We see how the network reached an accuracy of 80%. It is a pretty good result considering all the simplifications we have done along the journey. At this point we should make a decision: do we want to improve this result? If so, then there are a lot of paths we could take. For example, we can train our network for some epochs more with a slower learning rate, or we can add some layers to the network and train again. Let’s take the first approach and train the network for 5 epochs more with a shorter learning rate.
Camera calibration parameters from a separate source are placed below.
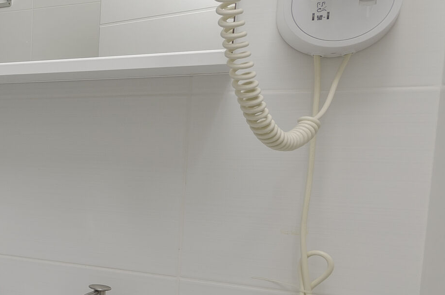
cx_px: -188
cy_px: 184
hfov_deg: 29.8
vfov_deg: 29.0
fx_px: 568
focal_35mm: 46
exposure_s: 1/80
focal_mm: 10
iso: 100
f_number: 9
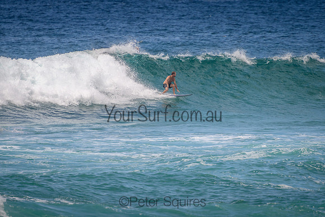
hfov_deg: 3.8
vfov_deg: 2.5
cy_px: 97
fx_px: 4960
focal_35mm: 549
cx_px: 193
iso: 280
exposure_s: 1/2000
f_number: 5.6
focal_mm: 400
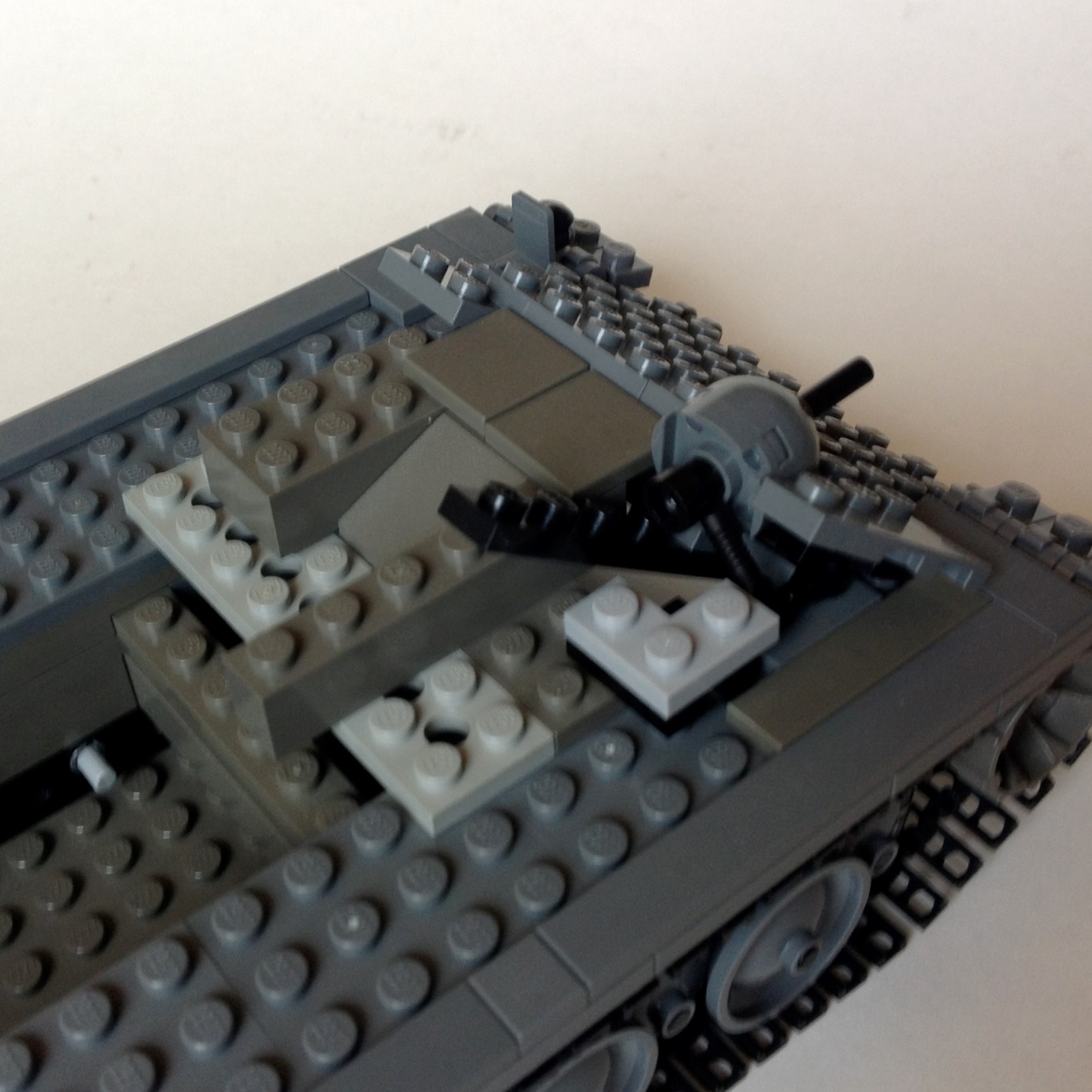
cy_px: 543
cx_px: 476
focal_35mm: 47
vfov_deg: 36.1
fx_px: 1677
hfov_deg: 36.0
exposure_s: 1/15
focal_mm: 4.28
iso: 50
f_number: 2.4
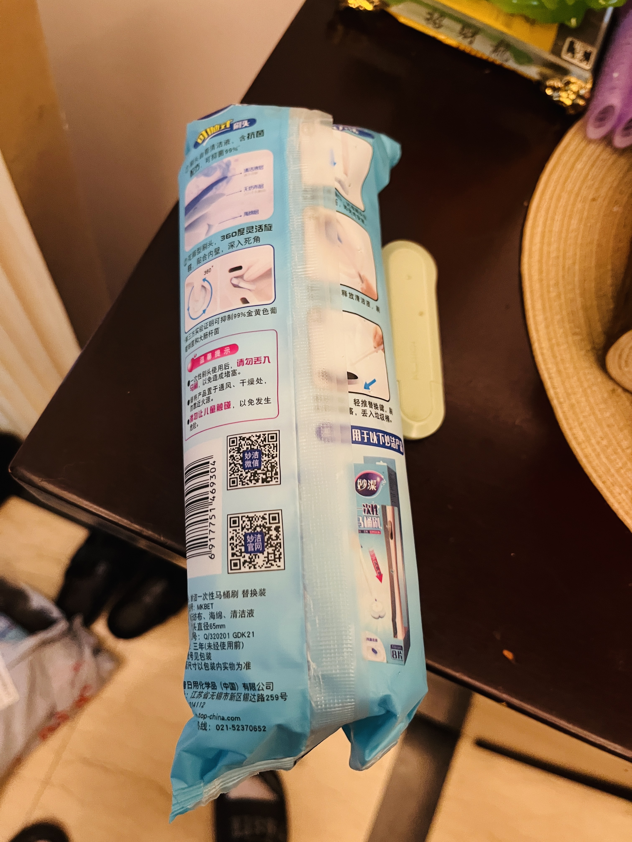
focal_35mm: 26
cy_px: 421
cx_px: 316
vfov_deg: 67.3
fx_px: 633
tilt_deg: -69.9
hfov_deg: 53.1
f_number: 1.6
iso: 250
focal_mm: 5.1
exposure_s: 1/60
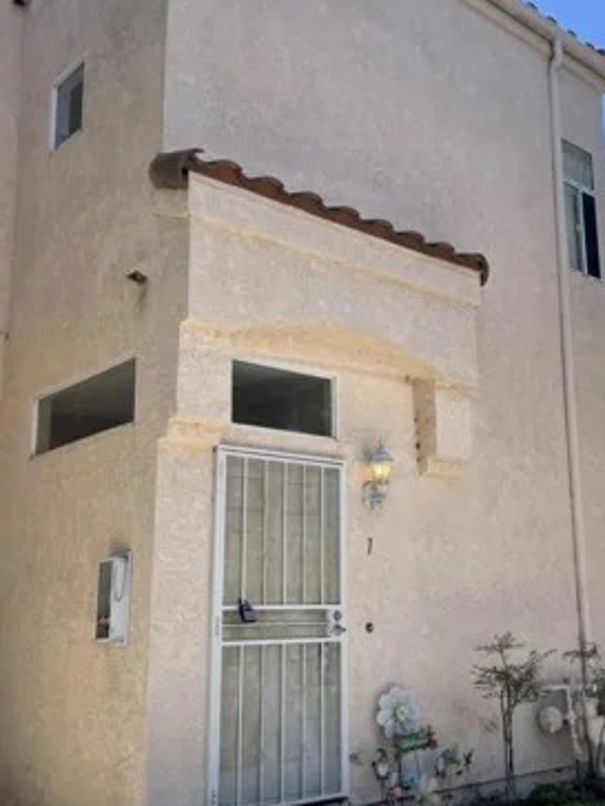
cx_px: 412
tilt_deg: +14.4
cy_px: 418
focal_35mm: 40
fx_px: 932
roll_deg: +3.6
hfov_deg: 35.5
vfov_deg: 46.8
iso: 32
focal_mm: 4.2
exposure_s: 1/1795
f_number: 1.6
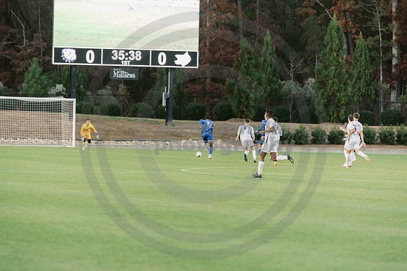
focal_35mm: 200
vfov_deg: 6.9
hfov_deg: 10.3
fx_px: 2262
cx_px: 204
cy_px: 136
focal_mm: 200
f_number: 2.8
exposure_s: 1/800
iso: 1600
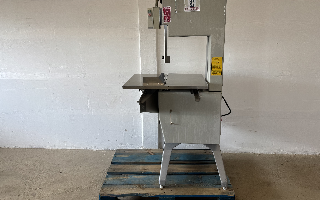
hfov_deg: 70.4
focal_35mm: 26
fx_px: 227
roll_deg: +0.6
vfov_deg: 47.4
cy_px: 83
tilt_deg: -12.9
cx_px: 163
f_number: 1.78
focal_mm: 6.76
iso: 64
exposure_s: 1/153
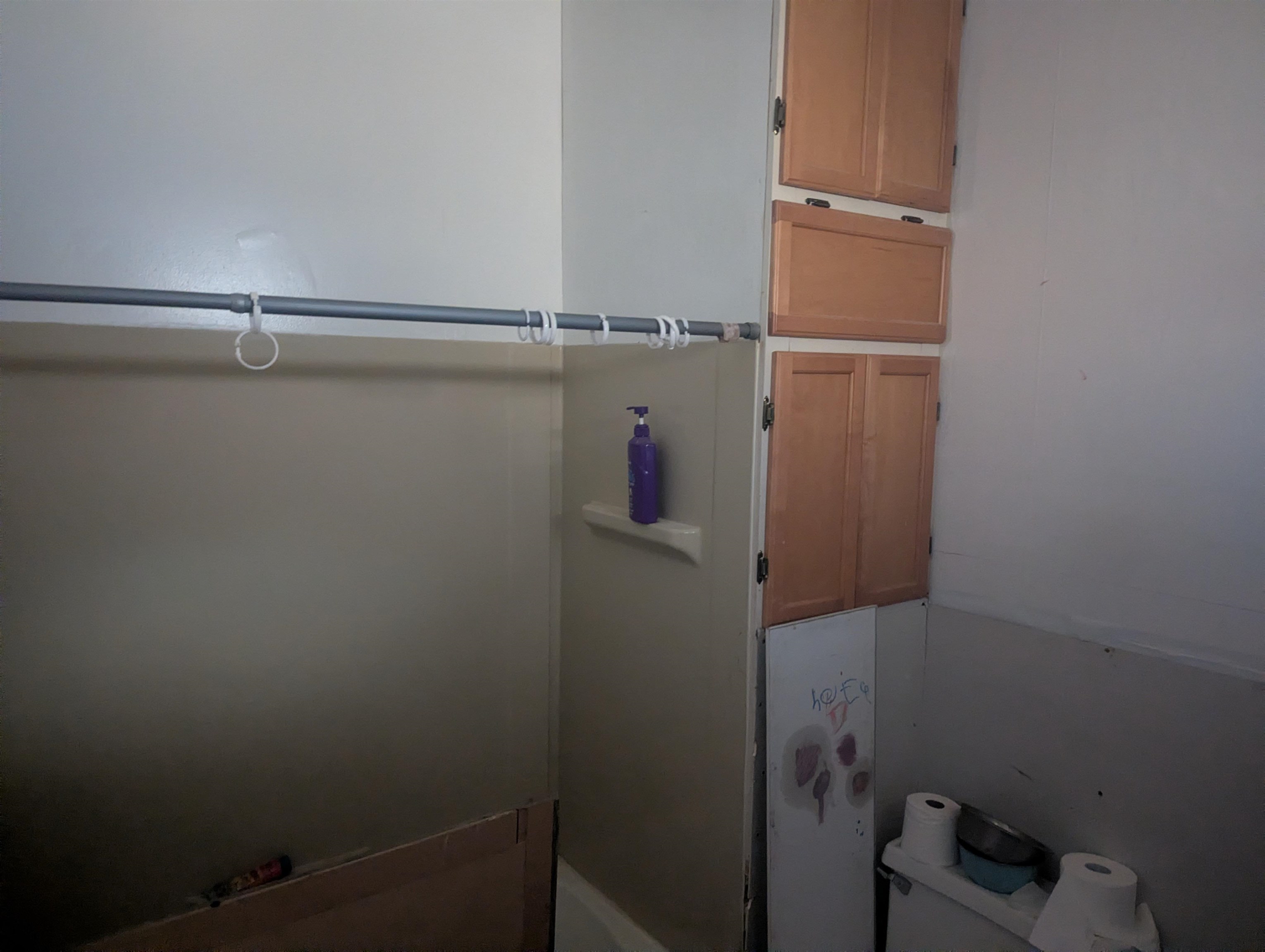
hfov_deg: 71.5
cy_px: 476
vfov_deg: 56.9
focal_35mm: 24
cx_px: 632
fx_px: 878
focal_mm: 6.81
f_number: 1.85
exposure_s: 1/14.9
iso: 4295
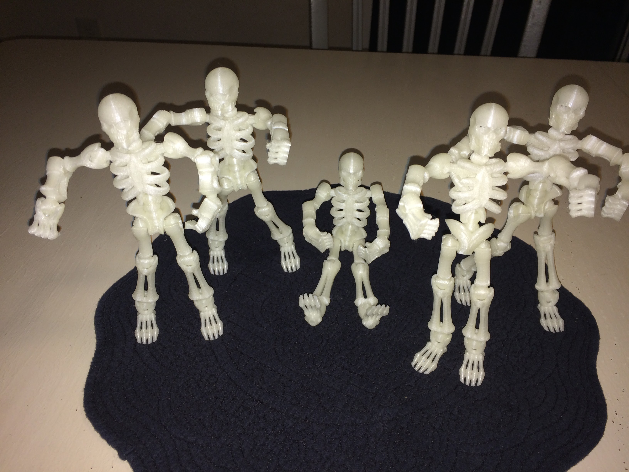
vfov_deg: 48.2
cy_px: 236
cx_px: 314
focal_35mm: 29
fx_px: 527
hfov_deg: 61.7
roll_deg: -1.2
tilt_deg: -39.9
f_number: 2.2
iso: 32
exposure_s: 1/38
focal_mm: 4.15
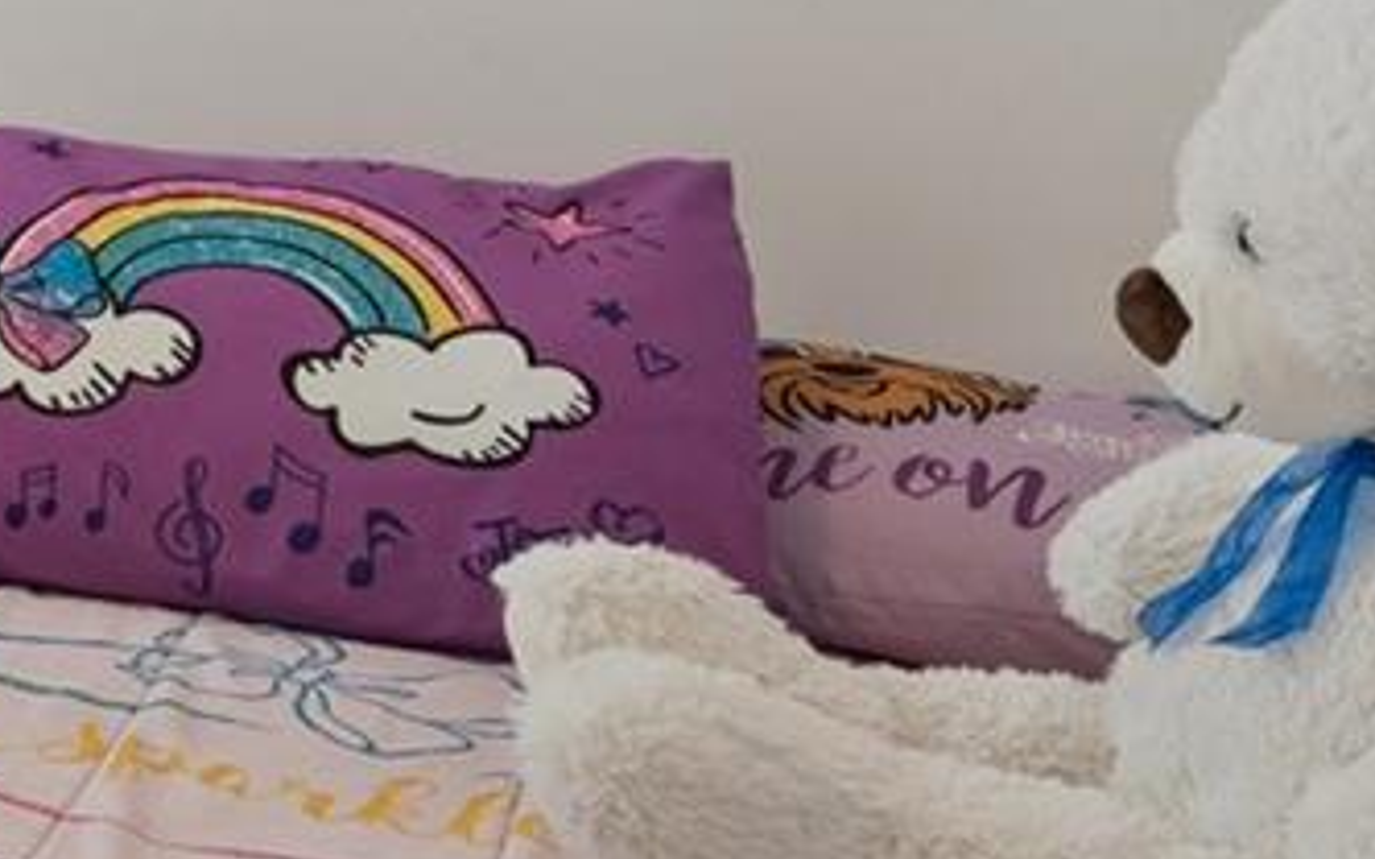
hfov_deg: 15.9
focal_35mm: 88
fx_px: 3315
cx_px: -1648
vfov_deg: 13.8
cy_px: -467
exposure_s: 1/40
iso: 800
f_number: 10
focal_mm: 18.1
For this, we have to instantiate the optimizer again, specifying the learning rate we want as an argument

opt_2 = ADAM(0.0005)
## ADAM(0.0005, (0.9, 0.999), IdDict{Any,Any}())
@epochs 5 Flux.train!(L, ps, train_set, opt_2;
               cb = Flux.throttle(update_loss!, 8))
begin
    plot(train_loss, xlabel="Iterations", title="Model Training", label="Train loss", lw=2, alpha=0.9, legend = :right)
    plot!(test_loss, label="Test loss", lw=2, alpha=0.9)
    plot!(acc, label="Accuracy", lw=2, alpha=0.9)
    vline!([82], lw=2, label=false)
end

We see that the accuracy got a little better now, reaching a maximum of \(85\%\). For now this will be enough, but there are many things we can do to improve the performance of the model. Hopefully this chapter had given some starting point for you to dig deeper into these topic if it is of your interest!

10.4 Summary

In this chapter, we implemented a convolutional neural network that discriminated between pictures of bees and wasps.

We learned that there are many types of loss functions to measure the model accuracy and that each one penalizes the wrong classifications in different ways. Then we explained the training process, in which we feed the untrained model with pictures which we already know their classification, calculate the loss function and then adjust the model parameters so that the loss function is optimized

We saw that convolutional neural networks are a particular kind of neural networks where layers act as filters, and that they have a great performance when working with images. Thus, we decided to create a simple convolutional neural network to classify our pictures of bees and wasps. We pre-processed our data, converting all images to gray scale and changing their resolution to keep the convolutional neural networks as simple as possible. To train the neural networks in an efficient way we divided the data in small batches which we fed to the model one by one. Then we plotted the accuracy and loss function of our model to see how well it performed. Finally, we tried to improve our model, so we decreased the learning rate and trained it again, obtaining better accuracy.